Mimo przewagi sprzedających, ogólnie sesję należy traktować neutralnie. Od kilku miesięcy na wszystkich światowych indeksach nowe lokalne szczyty nie przyciągają bardzo dużo nowego kapitału i raczej występują po nich ruchy korekcyjne cofające indeksy poniżej poprzednich maksimów. Jeśli wrócimy w najbliższych dniach poniżej 2040 punktów będzie to potwierdzało, że ponownie ruch wzrostowy nie będzie jednostajny i czytelny.

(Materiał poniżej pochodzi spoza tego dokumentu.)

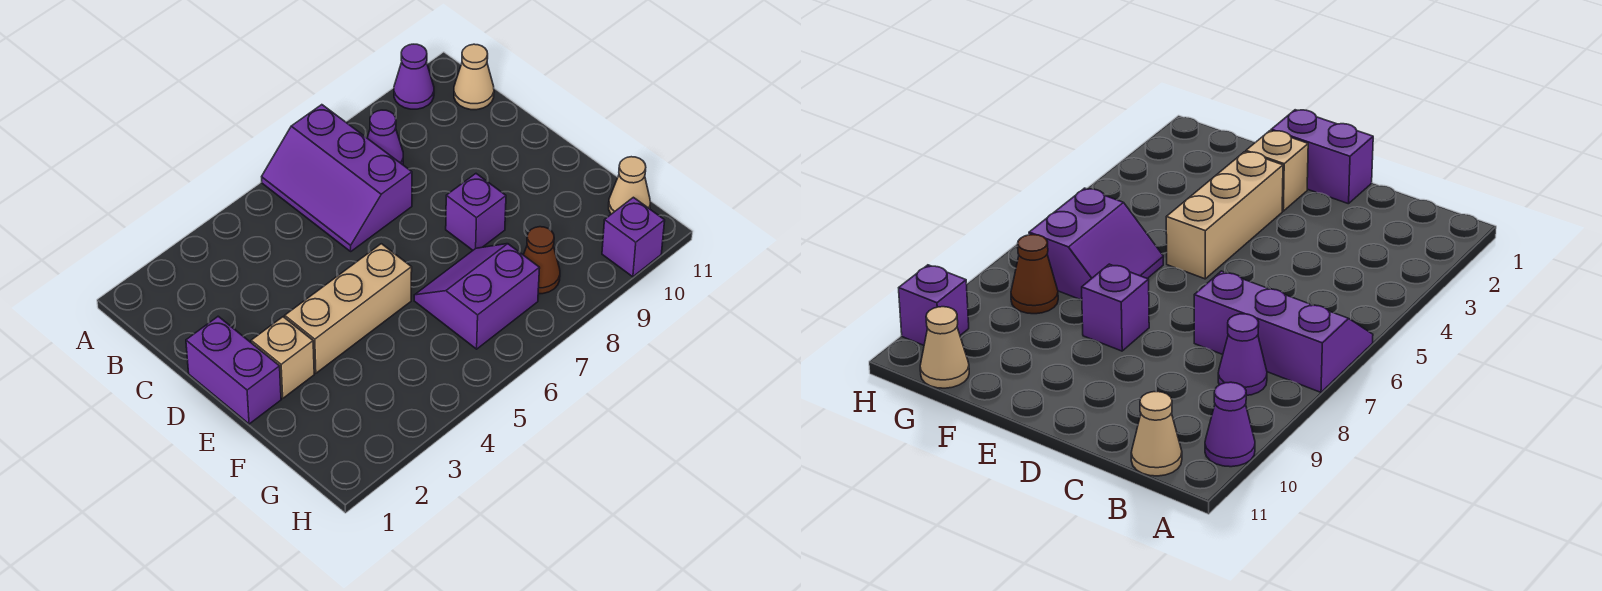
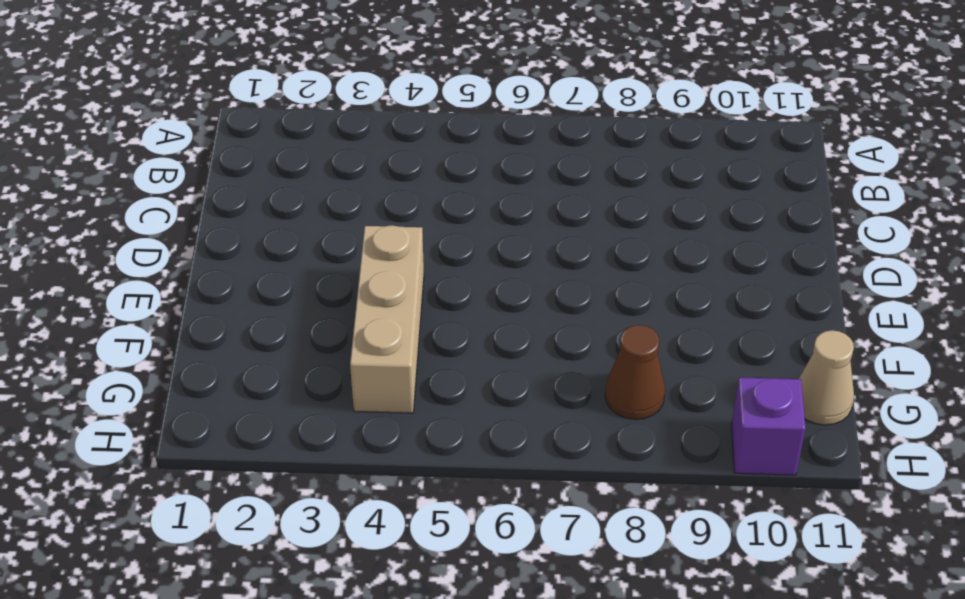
tan brick E4:G4 level 1 -> tan brick E3:E5 level 1
none -> purple slope A6:C7 level 1 top 7
none -> purple cone A10 level 1
none -> purple cone B8 level 1

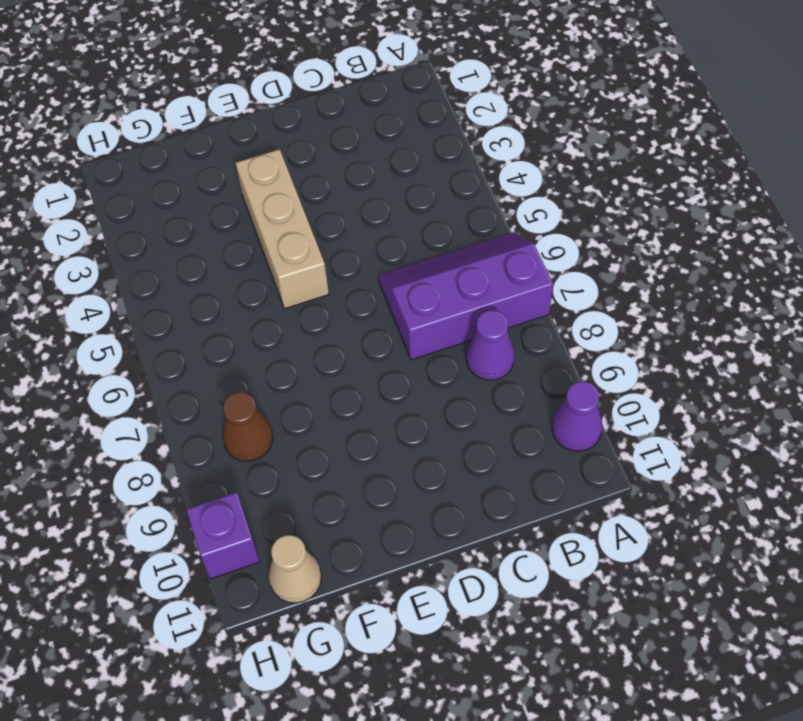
none -> tan cone B11 level 1
none -> purple brick D1:E1 level 1
none -> tan brick E2 level 1

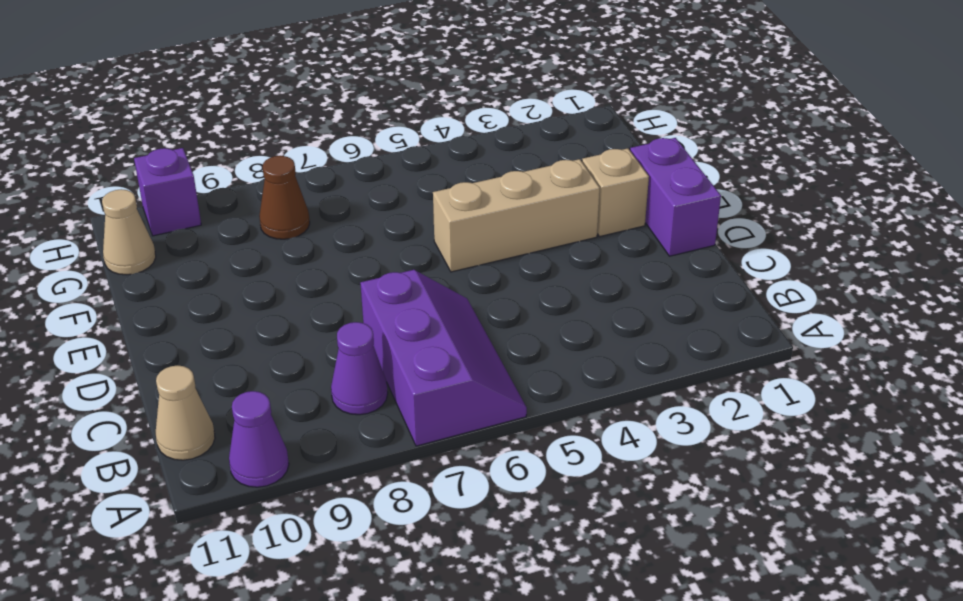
none -> purple brick E8 level 1
none -> purple slope F6:G7 level 1 top G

Patrząc na WIG20 z horyzontu ostatnich miesięcy, nawet w przypadku spadku poniżej czerwcowego szczytu bardziej prawdopodobnym wariantem w horyzoncie kolejnych tygodni będzie dalszy wzrost. Byki utworzyły w ostatnich tygodniach bardzo duży bufor bezpieczeństwa dla scenariusza wzrostowego i choć jego podstawy nie zdają się być mocne, to póki impulsów zwyżkowych nie zakończą główne światowe parkiety, trudno o rozpoczęcie większego spadku w Warszawie.
Po zakończeniu poniedziałkowych notowań na GPW zarówno indeksy amerykańskie jak i azjatyckie nie wyznaczyły nowego kierunku i zakończyły dzień niewielkimi zmianami. W związku z tym dziś po neutralnym otwarciu ponownie powinniśmy kopiować ruchy kontraktów na indeksy amerykańskie oraz giełd europejskich.